On a donc des lois qui se durcissent au niveau national avec l’idée d’une coopération internationale, puisque le terrorisme l’est devenu. C’est l’assassinat d’Elisabeth d’Autriche (Sissi) qui sera l’événement fédérateur et donnera naissance à la Conférence Internationale de Rome pour la défense sociale contre les anarchistes, en 1898, qui réunira 21 pays, une première du genre, à se réunir contre le terrorisme. Dès le départ un problème va se rencontrer, problème qui perdure jusqu’à nos jours : comment définir le terrorisme ?


Cette conférence de 1898 sera-t-elle centrée sur le terrorisme anarchiste ou sur l’anarchisme tout court ? Dès le départ il y a un hiatus concernant le sujet de cette conférence entre les différents pays participants suivant leur propres agendas politiques. Si on ne peut circonscrire très exactement l’ennemi, il sera difficile de légiférer contre, et comment le classifier : crime politique ou non ? C’est sur ces questions que se concentrera cette conférence. Cependant, si au niveau des pays les résultats de cette conférence seront minces, au niveau des services de Polices des différents pays on voit s’esquisser un début de collaboration avec le partage des « portraits parlés » (liste de critères d’identification) de suspects terroristes.


Cette Conférence de Rome verra ses thèmes relancés avec le Protocole de Saint-Pétersbourg en 1904 (Secret Protocol for the International War on Anarchism) qui redéfinissait les politiques nationales de renvoi des anarchistes dans leur pays d'origine et l'échange d'informations sur les anarchistes. Ce n’est que beaucoup plus tard, en 1908, que les Etats-Unis, eux aussi touchés par le terrorisme anarchiste (après l’assassinat du Président McKinley par un anarchiste d’origine Polonaise) se joindront à la collaboration Européenne.

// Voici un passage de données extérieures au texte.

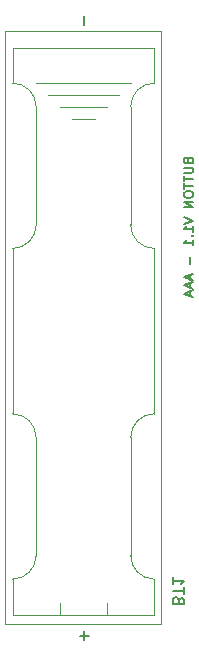
<source format=gbr>
G04 #@! TF.GenerationSoftware,KiCad,Pcbnew,(5.1.5)-1*
G04 #@! TF.CreationDate,2021-02-19T11:30:45+01:00*
G04 #@! TF.ProjectId,button - AAA,62757474-6f6e-4202-9d20-4141412e6b69,rev?*
G04 #@! TF.SameCoordinates,Original*
G04 #@! TF.FileFunction,Legend,Bot*
G04 #@! TF.FilePolarity,Positive*
%FSLAX46Y46*%
G04 Gerber Fmt 4.6, Leading zero omitted, Abs format (unit mm)*
G04 Created by KiCad (PCBNEW (5.1.5)-1) date 2021-02-19 11:30:45*
%MOMM*%
%LPD*%
G04 APERTURE LIST*
%ADD10C,0.150000*%
%ADD11C,0.120000*%
G04 APERTURE END LIST*
D10*
X135662857Y-72187142D02*
X135700952Y-72301428D01*
X135739047Y-72339523D01*
X135815238Y-72377619D01*
X135929523Y-72377619D01*
X136005714Y-72339523D01*
X136043809Y-72301428D01*
X136081904Y-72225238D01*
X136081904Y-71920476D01*
X135281904Y-71920476D01*
X135281904Y-72187142D01*
X135320000Y-72263333D01*
X135358095Y-72301428D01*
X135434285Y-72339523D01*
X135510476Y-72339523D01*
X135586666Y-72301428D01*
X135624761Y-72263333D01*
X135662857Y-72187142D01*
X135662857Y-71920476D01*
X135281904Y-72720476D02*
X135929523Y-72720476D01*
X136005714Y-72758571D01*
X136043809Y-72796666D01*
X136081904Y-72872857D01*
X136081904Y-73025238D01*
X136043809Y-73101428D01*
X136005714Y-73139523D01*
X135929523Y-73177619D01*
X135281904Y-73177619D01*
X135281904Y-73444285D02*
X135281904Y-73901428D01*
X136081904Y-73672857D02*
X135281904Y-73672857D01*
X135281904Y-74053809D02*
X135281904Y-74510952D01*
X136081904Y-74282380D02*
X135281904Y-74282380D01*
X135281904Y-74930000D02*
X135281904Y-75082380D01*
X135320000Y-75158571D01*
X135396190Y-75234761D01*
X135548571Y-75272857D01*
X135815238Y-75272857D01*
X135967619Y-75234761D01*
X136043809Y-75158571D01*
X136081904Y-75082380D01*
X136081904Y-74930000D01*
X136043809Y-74853809D01*
X135967619Y-74777619D01*
X135815238Y-74739523D01*
X135548571Y-74739523D01*
X135396190Y-74777619D01*
X135320000Y-74853809D01*
X135281904Y-74930000D01*
X136081904Y-75615714D02*
X135281904Y-75615714D01*
X136081904Y-76072857D01*
X135281904Y-76072857D01*
X135281904Y-76949047D02*
X136081904Y-77215714D01*
X135281904Y-77482380D01*
X136081904Y-78168095D02*
X136081904Y-77710952D01*
X136081904Y-77939523D02*
X135281904Y-77939523D01*
X135396190Y-77863333D01*
X135472380Y-77787142D01*
X135510476Y-77710952D01*
X136005714Y-78510952D02*
X136043809Y-78549047D01*
X136081904Y-78510952D01*
X136043809Y-78472857D01*
X136005714Y-78510952D01*
X136081904Y-78510952D01*
X136081904Y-79310952D02*
X136081904Y-78853809D01*
X136081904Y-79082380D02*
X135281904Y-79082380D01*
X135396190Y-79006190D01*
X135472380Y-78930000D01*
X135510476Y-78853809D01*
X135777142Y-80263333D02*
X135777142Y-80872857D01*
X135853333Y-81825238D02*
X135853333Y-82206190D01*
X136081904Y-81749047D02*
X135281904Y-82015714D01*
X136081904Y-82282380D01*
X135853333Y-82510952D02*
X135853333Y-82891904D01*
X136081904Y-82434761D02*
X135281904Y-82701428D01*
X136081904Y-82968095D01*
X135853333Y-83196666D02*
X135853333Y-83577619D01*
X136081904Y-83120476D02*
X135281904Y-83387142D01*
X136081904Y-83653809D01*
D11*
X120790000Y-62570000D02*
X120790000Y-65570000D01*
X132790000Y-62570000D02*
X120790000Y-62570000D01*
X132790000Y-62570000D02*
X132790000Y-65570000D01*
X120790000Y-110570000D02*
X120790000Y-107570000D01*
X132790000Y-110570000D02*
X120790000Y-110570000D01*
X132790000Y-110570000D02*
X132790000Y-107570000D01*
X132790000Y-107570000D02*
G75*
G02X130790000Y-105570000I0J2000000D01*
G01*
X130790000Y-67570000D02*
G75*
G02X132790000Y-65570000I2000000J0D01*
G01*
X120790000Y-65570000D02*
G75*
G02X122790000Y-67570000I0J-2000000D01*
G01*
X122790000Y-67570000D02*
X122790000Y-77570000D01*
X130790000Y-67570000D02*
X130790000Y-77570000D01*
X122790000Y-105570000D02*
G75*
G02X120790000Y-107570000I-2000000J0D01*
G01*
X130790000Y-105570000D02*
X130790000Y-95570000D01*
X122790000Y-105570000D02*
X122790000Y-95570000D01*
X122790000Y-77570000D02*
G75*
G02X120790000Y-79570000I-2000000J0D01*
G01*
X120790000Y-93570000D02*
G75*
G02X122790000Y-95570000I0J-2000000D01*
G01*
X130790000Y-95570000D02*
G75*
G02X132790000Y-93570000I2000000J0D01*
G01*
X132790000Y-79570000D02*
G75*
G02X130790000Y-77570000I0J2000000D01*
G01*
X132790000Y-79570000D02*
X132790000Y-93570000D01*
X120790000Y-93570000D02*
X120790000Y-79570000D01*
X124790000Y-109570000D02*
X124790000Y-110570000D01*
X128790000Y-110570000D02*
X128790000Y-109570000D01*
X130790000Y-65570000D02*
X122790000Y-65570000D01*
X123790000Y-66570000D02*
X129790000Y-66570000D01*
X128790000Y-67570000D02*
X124790000Y-67570000D01*
X127790000Y-68570000D02*
X125790000Y-68570000D01*
X133390000Y-61170000D02*
X133390000Y-111370000D01*
X133390000Y-111370000D02*
X120190000Y-111370000D01*
X120190000Y-111370000D02*
X120190000Y-61170000D01*
X120190000Y-61170000D02*
X133390000Y-61170000D01*
D10*
X134861428Y-109355714D02*
X134813809Y-109212857D01*
X134766190Y-109165238D01*
X134670952Y-109117619D01*
X134528095Y-109117619D01*
X134432857Y-109165238D01*
X134385238Y-109212857D01*
X134337619Y-109308095D01*
X134337619Y-109689047D01*
X135337619Y-109689047D01*
X135337619Y-109355714D01*
X135290000Y-109260476D01*
X135242380Y-109212857D01*
X135147142Y-109165238D01*
X135051904Y-109165238D01*
X134956666Y-109212857D01*
X134909047Y-109260476D01*
X134861428Y-109355714D01*
X134861428Y-109689047D01*
X135337619Y-108831904D02*
X135337619Y-108260476D01*
X134337619Y-108546190D02*
X135337619Y-108546190D01*
X134337619Y-107403333D02*
X134337619Y-107974761D01*
X134337619Y-107689047D02*
X135337619Y-107689047D01*
X135194761Y-107784285D01*
X135099523Y-107879523D01*
X135051904Y-107974761D01*
X126861428Y-111999047D02*
X126861428Y-112760952D01*
X127242380Y-112380000D02*
X126480476Y-112380000D01*
X126861428Y-59929047D02*
X126861428Y-60690952D01*
M02*

</source>
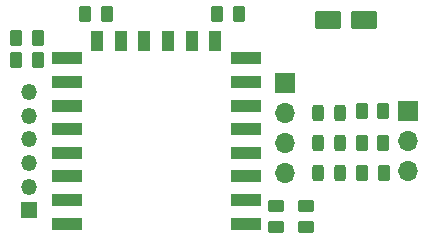
<source format=gbr>
%TF.GenerationSoftware,KiCad,Pcbnew,7.0.6-1.fc38*%
%TF.CreationDate,2023-08-14T18:07:14+02:00*%
%TF.ProjectId,ESP12F_INSPIRE_WIFI,45535031-3246-45f4-994e-53504952455f,rev?*%
%TF.SameCoordinates,Original*%
%TF.FileFunction,Soldermask,Top*%
%TF.FilePolarity,Negative*%
%FSLAX46Y46*%
G04 Gerber Fmt 4.6, Leading zero omitted, Abs format (unit mm)*
G04 Created by KiCad (PCBNEW 7.0.6-1.fc38) date 2023-08-14 18:07:14*
%MOMM*%
%LPD*%
G01*
G04 APERTURE LIST*
G04 Aperture macros list*
%AMRoundRect*
0 Rectangle with rounded corners*
0 $1 Rounding radius*
0 $2 $3 $4 $5 $6 $7 $8 $9 X,Y pos of 4 corners*
0 Add a 4 corners polygon primitive as box body*
4,1,4,$2,$3,$4,$5,$6,$7,$8,$9,$2,$3,0*
0 Add four circle primitives for the rounded corners*
1,1,$1+$1,$2,$3*
1,1,$1+$1,$4,$5*
1,1,$1+$1,$6,$7*
1,1,$1+$1,$8,$9*
0 Add four rect primitives between the rounded corners*
20,1,$1+$1,$2,$3,$4,$5,0*
20,1,$1+$1,$4,$5,$6,$7,0*
20,1,$1+$1,$6,$7,$8,$9,0*
20,1,$1+$1,$8,$9,$2,$3,0*%
G04 Aperture macros list end*
%ADD10RoundRect,0.243750X0.243750X0.456250X-0.243750X0.456250X-0.243750X-0.456250X0.243750X-0.456250X0*%
%ADD11RoundRect,0.250000X-0.262500X-0.450000X0.262500X-0.450000X0.262500X0.450000X-0.262500X0.450000X0*%
%ADD12RoundRect,0.250000X-0.450000X0.262500X-0.450000X-0.262500X0.450000X-0.262500X0.450000X0.262500X0*%
%ADD13RoundRect,0.250000X0.262500X0.450000X-0.262500X0.450000X-0.262500X-0.450000X0.262500X-0.450000X0*%
%ADD14RoundRect,0.250000X0.450000X-0.262500X0.450000X0.262500X-0.450000X0.262500X-0.450000X-0.262500X0*%
%ADD15R,2.500000X1.000000*%
%ADD16R,1.000000X1.800000*%
%ADD17RoundRect,0.250000X-0.850000X-0.550000X0.850000X-0.550000X0.850000X0.550000X-0.850000X0.550000X0*%
%ADD18R,1.700000X1.700000*%
%ADD19O,1.700000X1.700000*%
%ADD20R,1.350000X1.350000*%
%ADD21O,1.350000X1.350000*%
G04 APERTURE END LIST*
D10*
%TO.C,D1*%
X129874000Y-71882000D03*
X127999000Y-71882000D03*
%TD*%
%TO.C,D2*%
X129874000Y-74422000D03*
X127999000Y-74422000D03*
%TD*%
D11*
%TO.C,R5*%
X108307500Y-63500000D03*
X110132500Y-63500000D03*
%TD*%
D12*
%TO.C,R6*%
X124460000Y-79756000D03*
X124460000Y-81581000D03*
%TD*%
D13*
%TO.C,R7*%
X133557000Y-71755000D03*
X131732000Y-71755000D03*
%TD*%
D10*
%TO.C,D3*%
X129874000Y-76962000D03*
X127999000Y-76962000D03*
%TD*%
D11*
%TO.C,R2*%
X102465500Y-65531000D03*
X104290500Y-65531000D03*
%TD*%
D14*
%TO.C,R1*%
X127000000Y-81581000D03*
X127000000Y-79756000D03*
%TD*%
D15*
%TO.C,U1*%
X121920000Y-81280000D03*
X121920000Y-79280000D03*
X121920000Y-77280000D03*
X121920000Y-75280000D03*
X121920000Y-73280000D03*
X121920000Y-71280000D03*
X121920000Y-69280000D03*
X121920000Y-67280000D03*
D16*
X119320000Y-65780000D03*
X117320000Y-65780000D03*
X115320000Y-65780000D03*
X113320000Y-65780000D03*
X111320000Y-65780000D03*
X109320000Y-65780000D03*
D15*
X106720000Y-67280000D03*
X106720000Y-69280000D03*
X106720000Y-71280000D03*
X106720000Y-73280000D03*
X106720000Y-75280000D03*
X106720000Y-77280000D03*
X106720000Y-79280000D03*
X106720000Y-81280000D03*
%TD*%
D17*
%TO.C,C1*%
X128888000Y-64008000D03*
X131888000Y-64008000D03*
%TD*%
D13*
%TO.C,R4*%
X104290500Y-67436000D03*
X102465500Y-67436000D03*
%TD*%
D18*
%TO.C,J3*%
X135636000Y-71755000D03*
D19*
X135636000Y-74295000D03*
X135636000Y-76835000D03*
%TD*%
D20*
%TO.C,J2*%
X103505000Y-80136000D03*
D21*
X103505000Y-78136000D03*
X103505000Y-76136000D03*
X103505000Y-74136000D03*
X103505000Y-72136000D03*
X103505000Y-70136000D03*
%TD*%
D13*
%TO.C,R9*%
X133604000Y-76962000D03*
X131779000Y-76962000D03*
%TD*%
D11*
%TO.C,R3*%
X119460000Y-63500000D03*
X121285000Y-63500000D03*
%TD*%
D13*
%TO.C,R8*%
X133557000Y-74422000D03*
X131732000Y-74422000D03*
%TD*%
D18*
%TO.C,J1*%
X125222000Y-69342000D03*
D19*
X125222000Y-71882000D03*
X125222000Y-74422000D03*
X125222000Y-76962000D03*
%TD*%
M02*

</source>
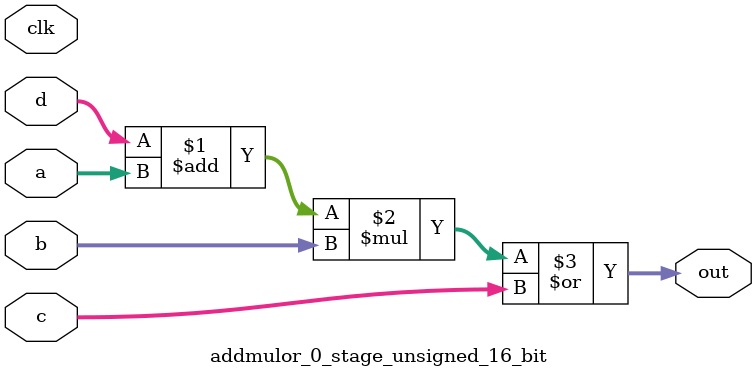
<source format=sv>
(* use_dsp = "yes" *) module addmulor_0_stage_unsigned_16_bit(
	input  [15:0] a,
	input  [15:0] b,
	input  [15:0] c,
	input  [15:0] d,
	output [15:0] out,
	input clk);

	assign out = ((d + a) * b) | c;
endmodule

</source>
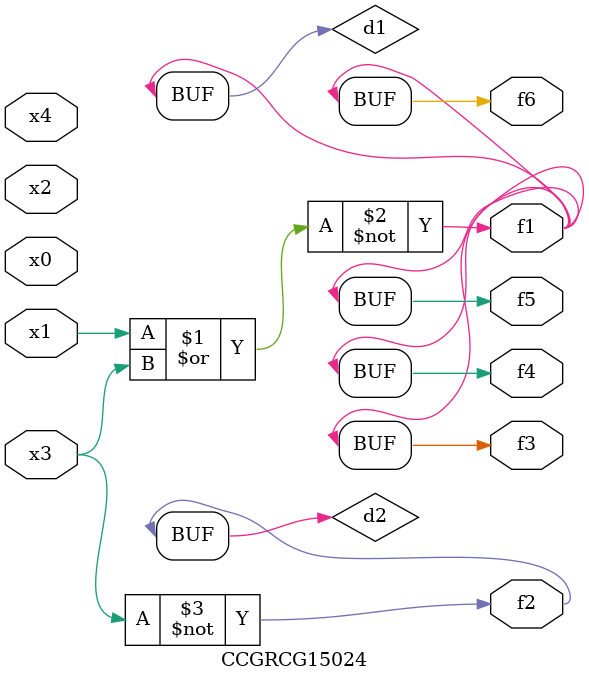
<source format=v>
module CCGRCG15024(
	input x0, x1, x2, x3, x4,
	output f1, f2, f3, f4, f5, f6
);

	wire d1, d2;

	nor (d1, x1, x3);
	not (d2, x3);
	assign f1 = d1;
	assign f2 = d2;
	assign f3 = d1;
	assign f4 = d1;
	assign f5 = d1;
	assign f6 = d1;
endmodule

</source>
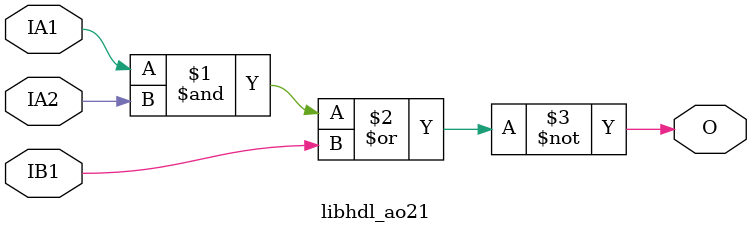
<source format=v>
`include "libhdl_timescale.vh"

module libhdl_ao21
(   output wire O,
    input  wire IA1,
    input  wire IA2,
    input  wire IB1);

assign O = ~((IA1 & IA2) | IB1);

endmodule

</source>
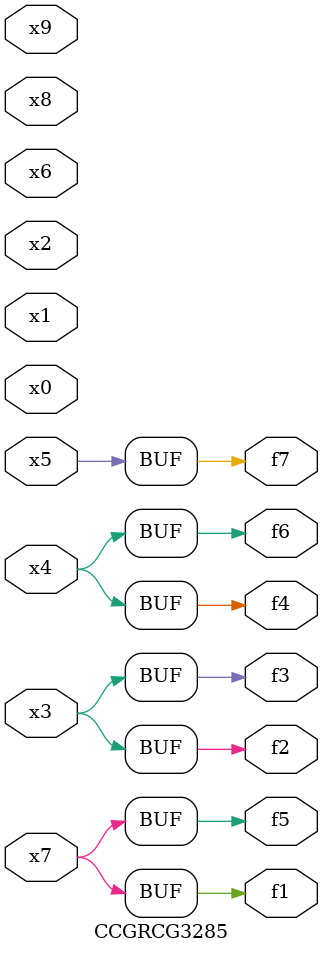
<source format=v>
module CCGRCG3285(
	input x0, x1, x2, x3, x4, x5, x6, x7, x8, x9,
	output f1, f2, f3, f4, f5, f6, f7
);
	assign f1 = x7;
	assign f2 = x3;
	assign f3 = x3;
	assign f4 = x4;
	assign f5 = x7;
	assign f6 = x4;
	assign f7 = x5;
endmodule

</source>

Le temps fera que ce terrorisme à particularité anarchiste disparaitra de lui-même (mais pas tout à fait), par manque de popularité auprès des classes populaires des pays en voies de démocratisation auxquelles il s’adressait. En effet, ces populations seront plutôt attirées par le socialisme. Par manque de structure aussi, capable de renverser un régime tel que celui Tsariste de Russie.


Dorénavant, l’idée principale du terrorisme sera d’internationaliser les conflits, afin d’attirer l’attention de tous. De s’attirer même la répression afin d’être visible, médiatisé (à l’époque les journaux). On cherche l’intervention de la communauté internationale pour mettre fin à des injustices considérées comme telles. Ainsi en 1821 le soulèvement grec entraine l’intervention des pays occidentaux contre l’empire Ottoman qui y perpétrait des massacres.